Beatrice Buzzella: Zwei Themen beschäftigen uns besonders: die hohen Energiepreise, da wir ein energieintensiver Produktionsbetrieb sind – und der internationale Wettbewerb, insbesondere aus Asien. Dort sind Rohstoffe oft günstiger, aber meist nicht nachhaltig. Unser Anspruch ist es, mit Qualität, Transparenz und Zertifizierungen zu punkten. Seit Jahren erhalten wir die Platinum-Bewertung von EcoVadis – das gelingt nur etwa 1% der Unternehmen weltweit.

Wirtschaftsforum: Welche Rolle spielen Innovationen in Ihrem Unternehmen?

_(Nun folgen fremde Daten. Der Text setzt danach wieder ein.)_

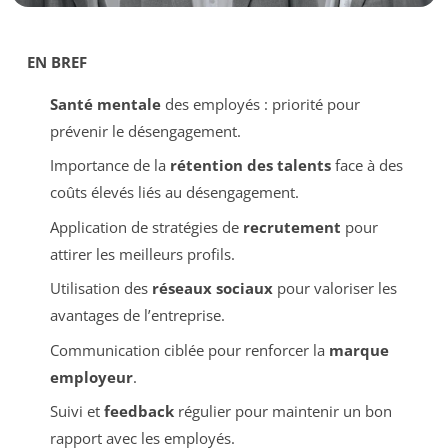
EN BREF
Santé mentale
des employés : priorité pour
prévenir le désengagement.
Importance de la
rétention des talents
face à des
coûts élevés liés au désengagement.
Application de stratégies de
recrutement
pour
attirer les meilleurs profils.
Utilisation des
réseaux sociaux
pour valoriser les
avantages de l’entreprise.
Communication ciblée pour renforcer la
marque
employeur
.
Suivi et
feedback
régulier pour maintenir un bon
rapport avec les employés.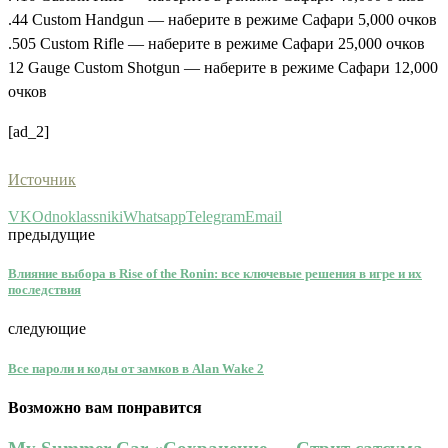
.44 Custom Handgun — наберите в режиме Сафари 5,000 очков
.505 Custom Rifle — наберите в режиме Сафари 25,000 очков
12 Gauge Custom Shotgun — наберите в режиме Сафари 12,000
очков
[ad_2]
Источник
VK
Odnoklassniki
Whatsapp
Telegram
Email
предыдущие
Влияние выбора в Rise of the Ronin: все ключевые решения в игре и их
последствия
следующие
Все пароли и коды от замков в Alan Wake 2
Возможно вам понравится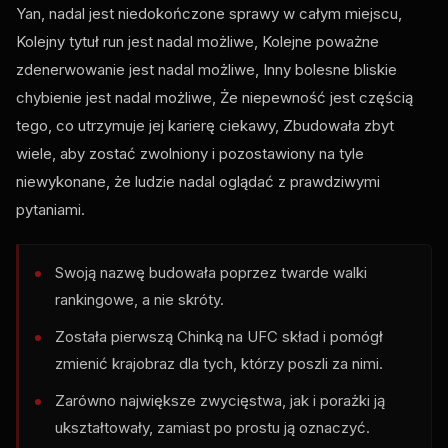
Yan, nadal jest niedokończone sprawy w całym miejscu,
Kolejny tytuł run jest nadal możliwe, Kolejne poważne
zdenerwowanie jest nadal możliwe, Inny bolesne bliskie
chybienie jest nadal możliwe, Że niepewność jest częścią
tego, co utrzymuje jej karierę ciekawy, Zbudowała zbyt
wiele, aby zostać zwolniony i pozostawiony na tyle
niewykonane, że ludzie nadal oglądać z prawdziwymi
pytaniami.
Swoją nazwę budowała poprzez twarde walki
rankingowe, a nie skróty.
Została pierwszą Chinką na
UFC
skład i pomógł
zmienić krajobraz dla tych, którzy poszli za nimi.
Zarówno największe zwycięstwa, jak i porażki ją
ukształtowały, zamiast po prostu ją oznaczyć.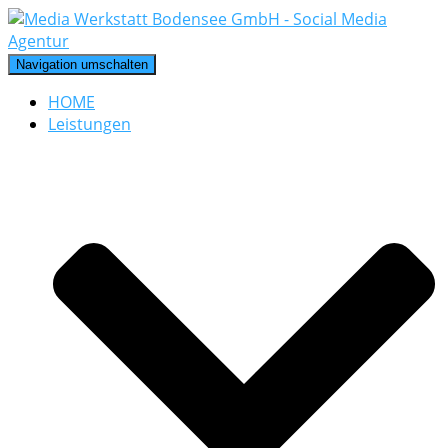
Navigation umschalten
HOME
Leistungen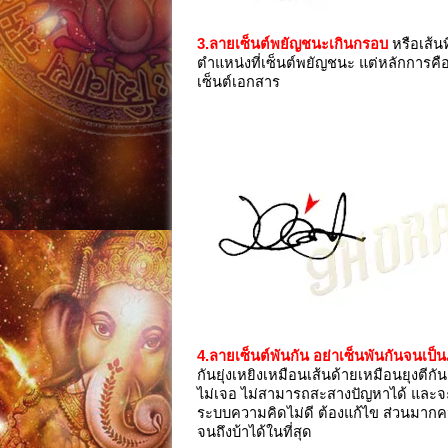
3.ลายเซ็นต์พยัญชนะเกินกรอบ
หรือเส้น
ตำแหน่งที่เซ็นต์พยัญชนะ แต่หลักการค
เซ็นต์เอกสาร
4.ลายเซ็นต์พันกัน อย่าเซ็นพันกันจนเป
กันยุ่งเหยิงเหมือนเส้นด้ายเหมือนยุงตี
ไม่เจอ ไม่สามารถสะสางปัญหาได้ และ
ระบบความคิดไม่ดี ต้องแก้ไข ส่วนมาก
จนถึงบ้าได้ในที่สุด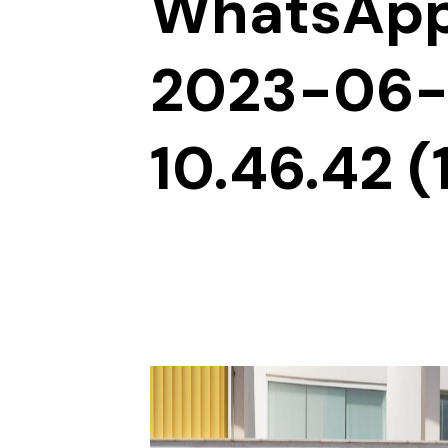
WhatsApp
2023-06-
10.46.42 (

Beatrice Buzzella: Eine große. In den letzten Jahren haben wir rund 40 Millionen EUR investiert – in neue Technologien, moderne Produktionslinien und vor allem in die kontinuierliche Weiterentwicklung unserer Prozesse. Wir arbeiten rund um die Uhr im Schichtbetrieb – ähnlich wie eine biobasierte Raffinerie. Unser Ziel: Die Produktion weiter hochfahren und neue Märkte erschließen. Besonders in der Kosmetik sehen wir großes Potenzial. Dort arbeiten wir bereits mit einem spezialisierten Partnerunternehmen an innovativen Lösungen, um gezielt neue Kundengruppen anzusprechen.

Wirtschaftsforum: Und wie steht es um die Zukunftspläne?

Beatrice Buzzella: Wir wollen unsere Position als führender europäischer Anbieter von Oleochemikalien weiter stärken – aber auf unsere eigene Art. Uns geht es nicht um kurzfristiges Wachstum, sondern um solides, nachhaltiges Unternehmertum. Wir sind unabhängig, tief in der Region verwurzelt und klar auf grüne Chemie ausgerichtet. Unsere Werte als Familienunternehmen geben uns dabei Orientierung. Für uns gehört wirtschaftlicher Erfolg untrennbar mit Verantwortung zusammen – das eine funktioniert ohne das andere nicht. Genau nach diesem Prinzip treffen wir auch unsere Entscheidungen.